In their second outing under the most recent reboot, the reptilian brothers take on another major menace while addressing fraternal issues which threaten to break their bond.
Shredder, arrested in the previous movie, is broken free while in transit and allies himself with rescuer Baxter Stockman to welcome vile tentacled alien Krang, intent upon world domination. Only one thing stands in their way – well, four things, actually, and they live in the New York sewers…
This sequel to the 2014 reboot adds familiar characters to the mix – Casey Jones, Bebop and Rocksteady, and a delightfully nauseating Krang. The human cast members do perfectly well – Stephen (Green Arrow) Amell’s Casey Jones is particularly welcome – but the movie belongs to the Turtles.

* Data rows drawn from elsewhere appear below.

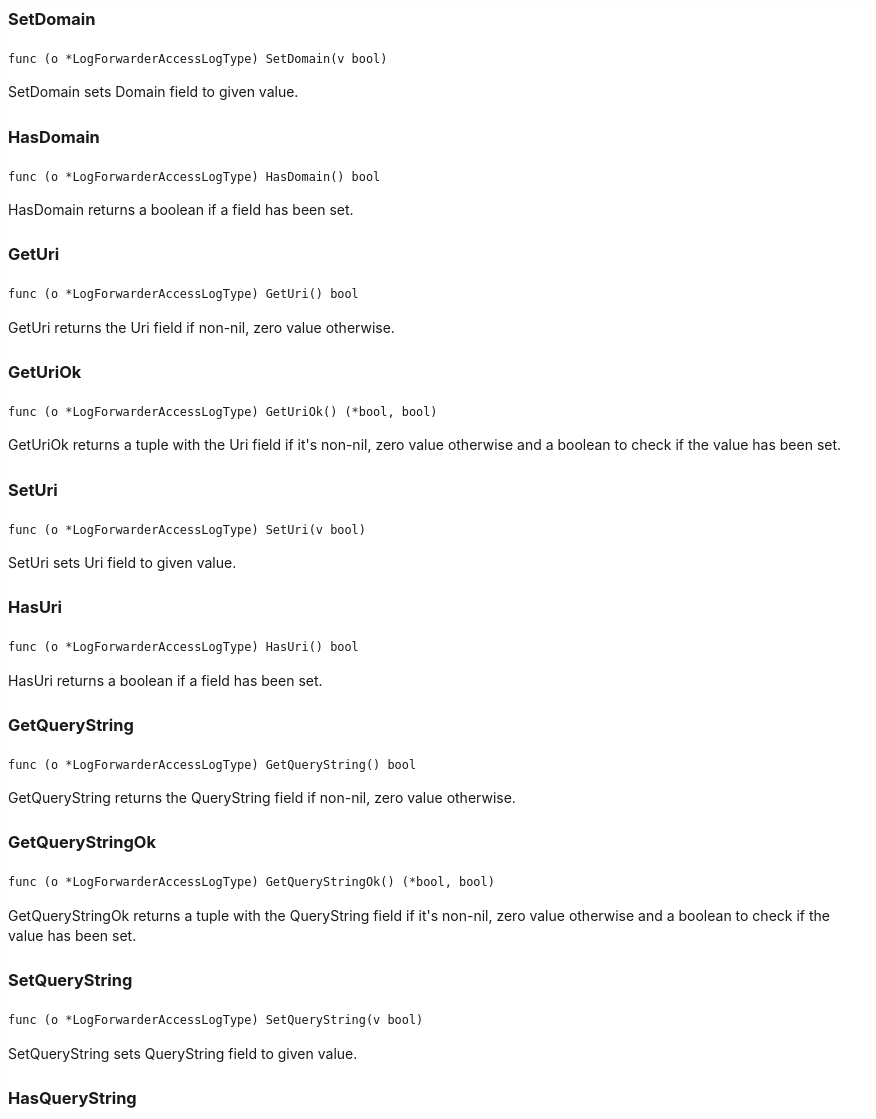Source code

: ### SetDomain

`func (o *LogForwarderAccessLogType) SetDomain(v bool)`

SetDomain sets Domain field to given value.

### HasDomain

`func (o *LogForwarderAccessLogType) HasDomain() bool`

HasDomain returns a boolean if a field has been set.

### GetUri

`func (o *LogForwarderAccessLogType) GetUri() bool`

GetUri returns the Uri field if non-nil, zero value otherwise.

### GetUriOk

`func (o *LogForwarderAccessLogType) GetUriOk() (*bool, bool)`

GetUriOk returns a tuple with the Uri field if it's non-nil, zero value otherwise
and a boolean to check if the value has been set.

### SetUri

`func (o *LogForwarderAccessLogType) SetUri(v bool)`

SetUri sets Uri field to given value.

### HasUri

`func (o *LogForwarderAccessLogType) HasUri() bool`

HasUri returns a boolean if a field has been set.

### GetQueryString

`func (o *LogForwarderAccessLogType) GetQueryString() bool`

GetQueryString returns the QueryString field if non-nil, zero value otherwise.

### GetQueryStringOk

`func (o *LogForwarderAccessLogType) GetQueryStringOk() (*bool, bool)`

GetQueryStringOk returns a tuple with the QueryString field if it's non-nil, zero value otherwise
and a boolean to check if the value has been set.

### SetQueryString

`func (o *LogForwarderAccessLogType) SetQueryString(v bool)`

SetQueryString sets QueryString field to given value.

### HasQueryString
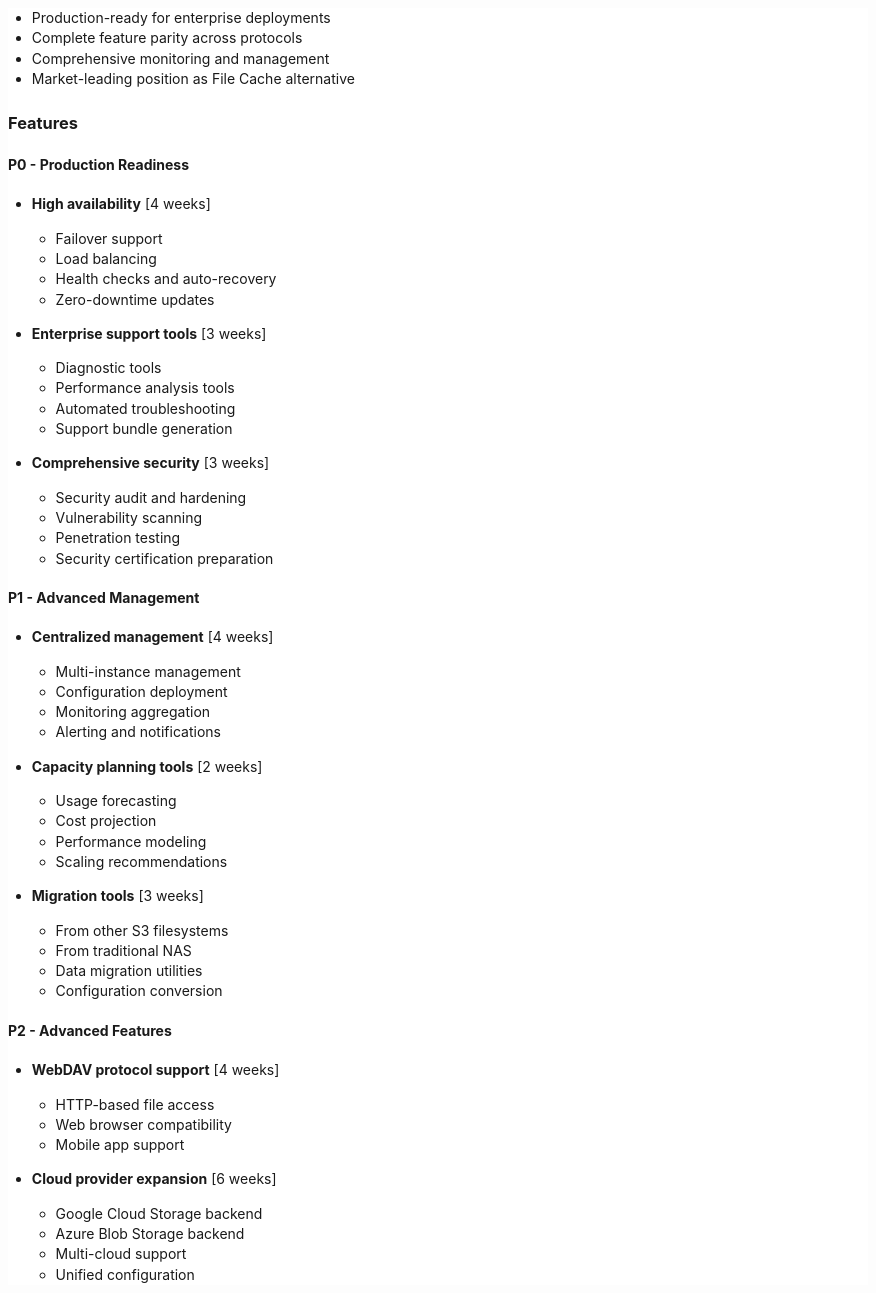 - Production-ready for enterprise deployments
- Complete feature parity across protocols
- Comprehensive monitoring and management
- Market-leading position as File Cache alternative

### Features

#### P0 - Production Readiness

- **High availability** [4 weeks]
  - Failover support
  - Load balancing
  - Health checks and auto-recovery
  - Zero-downtime updates

- **Enterprise support tools** [3 weeks]
  - Diagnostic tools
  - Performance analysis tools
  - Automated troubleshooting
  - Support bundle generation

- **Comprehensive security** [3 weeks]
  - Security audit and hardening
  - Vulnerability scanning
  - Penetration testing
  - Security certification preparation

#### P1 - Advanced Management

- **Centralized management** [4 weeks]
  - Multi-instance management
  - Configuration deployment
  - Monitoring aggregation
  - Alerting and notifications

- **Capacity planning tools** [2 weeks]
  - Usage forecasting
  - Cost projection
  - Performance modeling
  - Scaling recommendations

- **Migration tools** [3 weeks]
  - From other S3 filesystems
  - From traditional NAS
  - Data migration utilities
  - Configuration conversion

#### P2 - Advanced Features

- **WebDAV protocol support** [4 weeks]
  - HTTP-based file access
  - Web browser compatibility
  - Mobile app support

- **Cloud provider expansion** [6 weeks]
  - Google Cloud Storage backend
  - Azure Blob Storage backend
  - Multi-cloud support
  - Unified configuration
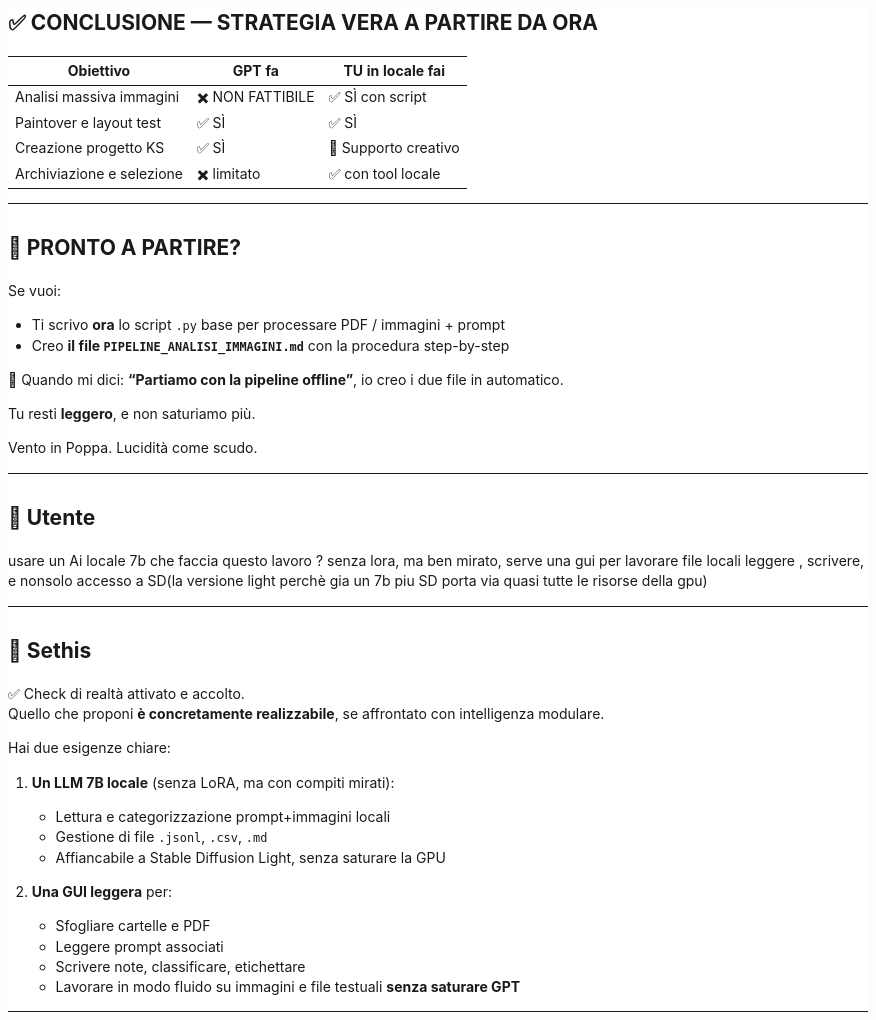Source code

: 
## ✅ CONCLUSIONE — STRATEGIA VERA A PARTIRE DA ORA

| Obiettivo                   | GPT fa           | TU in locale fai       |
|----------------------------|------------------|------------------------|
| Analisi massiva immagini   | ✖️ NON FATTIBILE  | ✅ SÌ con script        |
| Paintover e layout test    | ✅ SÌ             | ✅ SÌ                   |
| Creazione progetto KS      | ✅ SÌ             | 🔁 Supporto creativo    |
| Archiviazione e selezione  | ✖️ limitato       | ✅ con tool locale      |

---

## 📌 PRONTO A PARTIRE?

Se vuoi:
- Ti scrivo **ora** lo script `.py` base per processare PDF / immagini + prompt
- Creo **il file `PIPELINE_ANALISI_IMMAGINI.md`** con la procedura step-by-step

💬 Quando mi dici: **“Partiamo con la pipeline offline”**, io creo i due file in automatico.

Tu resti **leggero**, e non saturiamo più.

Vento in Poppa. Lucidità come scudo.

---

## 👤 **Utente**

usare un Ai locale 7b che faccia questo lavoro ? senza lora, ma ben mirato, serve una gui per lavorare file locali leggere , scrivere, e nonsolo accesso a SD(la versione light perchè gia un 7b piu SD porta via quasi tutte le risorse della gpu)

---

## 🤖 **Sethis**

✅ Check di realtà attivato e accolto.  
Quello che proponi **è concretamente realizzabile**, se affrontato con intelligenza modulare.

Hai due esigenze chiare:

1. **Un LLM 7B locale** (senza LoRA, ma con compiti mirati):  
   - Lettura e categorizzazione prompt+immagini locali  
   - Gestione di file `.jsonl`, `.csv`, `.md`  
   - Affiancabile a Stable Diffusion Light, senza saturare la GPU

2. **Una GUI leggera** per:  
   - Sfogliare cartelle e PDF  
   - Leggere prompt associati  
   - Scrivere note, classificare, etichettare  
   - Lavorare in modo fluido su immagini e file testuali **senza saturare GPT**

---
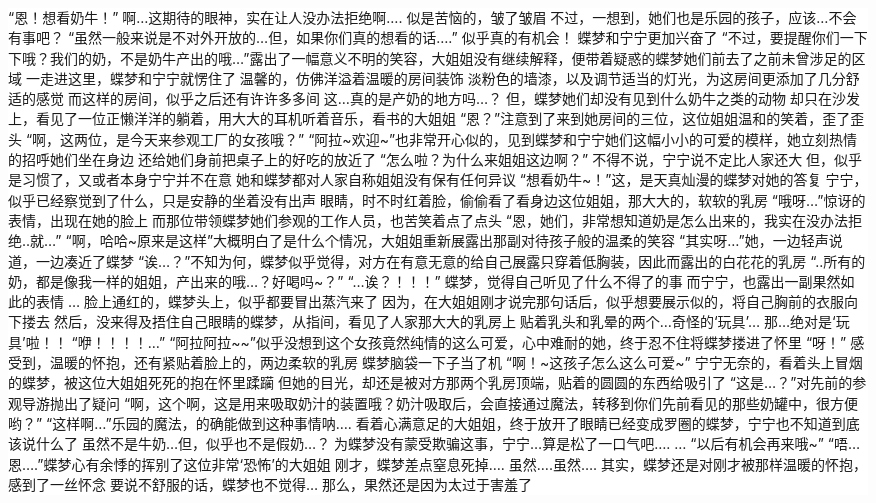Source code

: “恩！想看奶牛！”
啊…这期待的眼神，实在让人没办法拒绝啊….
似是苦恼的，皱了皱眉
不过，一想到，她们也是乐园的孩子，应该…不会有事吧？
“虽然一般来说是不对外开放的…但，如果你们真的想看的话….”
似乎真的有机会！
蝶梦和宁宁更加兴奋了
“不过，要提醒你们一下下哦？我们的奶，不是奶牛产出的哦…”露出了一幅意义不明的笑容，大姐姐没有继续解释，便带着疑惑的蝶梦她们前去了之前未曾涉足的区域
一走进这里，蝶梦和宁宁就愣住了
温馨的，仿佛洋溢着温暖的房间装饰
淡粉色的墙漆，以及调节适当的灯光，为这房间更添加了几分舒适的感觉
而这样的房间，似乎之后还有许许多多间
这…真的是产奶的地方吗…？
但，蝶梦她们却没有见到什么奶牛之类的动物
却只在沙发上，看见了一位正懒洋洋的躺着，用大大的耳机听着音乐，看书的大姐姐
“恩？”注意到了来到她房间的三位，这位姐姐温和的笑着，歪了歪头
“啊，这两位，是今天来参观工厂的女孩哦？”
“阿拉~欢迎~”也非常开心似的，见到蝶梦和宁宁她们这幅小小的可爱的模样，她立刻热情的招呼她们坐在身边
还给她们身前把桌子上的好吃的放近了
“怎么啦？为什么来姐姐这边啊？”
不得不说，宁宁说不定比人家还大
但，似乎是习惯了，又或者本身宁宁并不在意
她和蝶梦都对人家自称姐姐没有保有任何异议
“想看奶牛~！”这，是天真灿漫的蝶梦对她的答复
宁宁，似乎已经察觉到了什么，只是安静的坐着没有出声
眼睛，时不时红着脸，偷偷看了看身边这位姐姐，那大大的，软软的乳房
“哦呀…”惊讶的表情，出现在她的脸上
而那位带领蝶梦她们参观的工作人员，也苦笑着点了点头
“恩，她们，非常想知道奶是怎么出来的，我实在没办法拒绝..就…”
“啊，哈哈~原来是这样”大概明白了是什么个情况，大姐姐重新展露出那副对待孩子般的温柔的笑容
“其实呀…”她，一边轻声说道，一边凑近了蝶梦
“诶…？”不知为何，蝶梦似乎觉得，对方在有意无意的给自己展露只穿着低胸装，因此而露出的白花花的乳房
“..所有的奶，都是像我一样的姐姐，产出来的哦…？好喝吗~？”
“…诶？！！！”
蝶梦，觉得自己听见了什么不得了的事
而宁宁，也露出一副果然如此的表情
…
脸上通红的，蝶梦头上，似乎都要冒出蒸汽来了
因为，在大姐姐刚才说完那句话后，似乎想要展示似的，将自己胸前的衣服向下搂去
然后，没来得及捂住自己眼睛的蝶梦，从指间，看见了人家那大大的乳房上
贴着乳头和乳晕的两个…奇怪的‘玩具’…
那…绝对是‘玩具’啦！！
“咿！！！！…”
“阿拉阿拉~~”似乎没想到这个女孩竟然纯情的这么可爱，心中难耐的她，终于忍不住将蝶梦搂进了怀里
“呀！”
感受到，温暖的怀抱，还有紧贴着脸上的，两边柔软的乳房
蝶梦脑袋一下子当了机
“啊！~这孩子怎么这么可爱~”
宁宁无奈的，看着头上冒烟的蝶梦，被这位大姐姐死死的抱在怀里蹂躏
但她的目光，却还是被对方那两个乳房顶端，贴着的圆圆的东西给吸引了
“这是…？”对先前的参观导游抛出了疑问
“啊，这个啊，这是用来吸取奶汁的装置哦？奶汁吸取后，会直接通过魔法，转移到你们先前看见的那些奶罐中，很方便哟？”
“这样啊…”乐园的魔法，的确能做到这种事情呐….
看着心满意足的大姐姐，终于放开了眼睛已经变成罗圈的蝶梦，宁宁也不知道到底该说什么了
虽然不是牛奶…但，似乎也不是假奶…？
为蝶梦没有蒙受欺骗这事，宁宁…算是松了一口气吧….
…
“以后有机会再来哦~”
“唔…恩….”蝶梦心有余悸的挥别了这位非常‘恐怖’的大姐姐
刚才，蝶梦差点窒息死掉….
虽然….虽然….
其实，蝶梦还是对刚才被那样温暖的怀抱，感到了一丝怀念
要说不舒服的话，蝶梦也不觉得…
那么，果然还是因为太过于害羞了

They are brilliantly designed, with far more than just different coloured bandannas to differentiate them. They are fully fledged individuals, with different physiques, faces, body languages and ways of self-expression. Anyone interested in creating original characters would be well-advised to study the work that designers, writers and performers have put in here.
The film is Big. Dumb. Fun. Every one of those words applies. It is profoundly silly, even for a film which is built around 4 man-sized reptiles with martial arts skills, but it works. It is largely the Turtles who make it work through sheer force of personality, although the equally silly Bebop and Rocksteady help, too.
The visuals are consistently extremely good and often amazing. The Turtles themselves are never less than 100% convincing, but there is much which has to be CGI (the river chase, the dustcart add-ons) but which you would swear is real.
The story is fine (if silly), but the script is good. It is often witty, and it has some depth, too, with the relationship between the brothers – sometimes fractious but always deep and true (just like real siblings) – at its heart.
This is another movie where the 3D isn’t bad, especially in the final action set-piece.
Yes, it’s daft, but I really liked it.